Human Immune System: Biological Antivirus. Antivirus databases

    I apologize for the unrealistically huge break after the first part :(

    Link to the first part (innate immunity)

    So, something that penetrated the body was recognized as hostile and destroyed. But each time to identify extraneous entities by common non-specific signs is far from an optimal concept of behavior, since pathogens can develop a masking system that will prevent their detection.In order to detect these microorganisms (as well as increase the effectiveness of the response in relation to everyone else), a special specific (it is also acquired) immune system, which includes T-lymphocytes and B-lymphocytes, producing antibodies,

    Formation and arrangement of antiviral bases of

    T-cells.

    T-lymphocytes can recognize foreign agents using T-cell receptors (TCR - T cell receptor) - special protein molecules located on the surface of the cell. These receptors are not able to interact with foreign proteins directly - they require that the protein fragment be attached to the main histocompatibility complex (MHC) molecule described in the previous part. Why such a seemingly strange solution has been worked out will be explained below.

    The T-cell receptor consists of two peptide chains (α and β), each of which is located at one end in the cytoplasm of the cell and can send signals deep into the cell, and the other (which will be discussed) in the intercellular space.

    The outer end of each of the TCR chains consists of two fragments - variable (V) at the end and constant (.C) closer to the membrane.

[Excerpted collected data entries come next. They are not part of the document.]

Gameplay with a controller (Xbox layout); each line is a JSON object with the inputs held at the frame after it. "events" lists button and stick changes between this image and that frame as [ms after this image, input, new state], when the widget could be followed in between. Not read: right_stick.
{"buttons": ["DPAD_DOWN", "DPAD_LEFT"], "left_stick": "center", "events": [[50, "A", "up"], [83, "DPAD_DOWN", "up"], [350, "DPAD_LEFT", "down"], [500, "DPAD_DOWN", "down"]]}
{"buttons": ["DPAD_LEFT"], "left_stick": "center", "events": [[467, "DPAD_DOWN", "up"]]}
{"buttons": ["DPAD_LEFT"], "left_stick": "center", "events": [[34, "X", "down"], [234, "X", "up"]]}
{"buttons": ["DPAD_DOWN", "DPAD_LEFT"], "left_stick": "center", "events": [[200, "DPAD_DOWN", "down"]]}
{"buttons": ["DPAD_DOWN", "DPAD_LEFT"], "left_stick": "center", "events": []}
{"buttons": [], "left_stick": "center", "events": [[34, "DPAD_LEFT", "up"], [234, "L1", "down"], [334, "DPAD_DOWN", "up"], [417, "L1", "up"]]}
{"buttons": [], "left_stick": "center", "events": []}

The constant region is the same in all human T-lymphocytes, while the variable region can vary.



    The variable region is encoded by two (for the α-chain - V and J) or three (for the β-chain - V, D and J) DNA sections. Moreover, there are more than 50 different V fragments, 2 D and an average of 40 (13 for α and 61 for β) J fragments in the genome. When a T cell is formed in the bone marrow, the V, D, and J fragments are randomly selected from the existing heap. In addition, there are several more subtle mechanisms for introducing entropy, so after all this, the total number of possible TCR is about 10 ^ 18.



    Thus formed T-cells leave the bone marrow and are sent to the thymus, where they will be finely adjusted to existing antigens. At this stage, lymphocytes are not yet active, as randomly formed receptors can threaten surrounding tissues.

    Fine tuning in the thymus goes immediately in several directions. The first of these is positive selection. T cells try to interact with the antigen presenting cells (APCs) located there, on the surface of which there are MHC molecules. If the T cell is not able to adhere to the MHC, such a cell will not divide. If it can, such a cage will produce offspring.

    The second is negative selection. In the thymus, proteins are produced from the entire body (including, for example, insulin), however, in scanty amounts - just to present them on the surface of the APC. If a T cell recognizes such a protein, it is immediately destroyed; an error in the eradication process usually leads to autoimmune diseases (in the case of insulin, to type 1 diabetes).



    Now it should begin to become clear why T cells need MHC. The process of the first contact of a T-cell with an antigen must be controlled, otherwise it may begin to pose a threat to body tissues.

    Thus, from a heap of randomly formed T cells, positive and negative selection results in a set of lymphocytes that are able to recognize proteins attached to MHC and safe for their own tissues. After that, these cells are sent to the lymph nodes, where they are activated.

    Activation of T-lymphocytes is the process after which these cells become able to actually perform their functions (destroy cells infected with the virus or activate B-cells and macrophages). In the lymph node there is a huge number of dendritic cells that absorb the infectious agent at the site of infection, break it down into proteins and present the corresponding proteins on its surface. After that, if the T-lymphocyte is able to recognize this protein (that is, its receptor is suitable for it), the T-lymphocyte “turns on”. Thus, only those lymphocytes that truly recognize a foreign protein are active.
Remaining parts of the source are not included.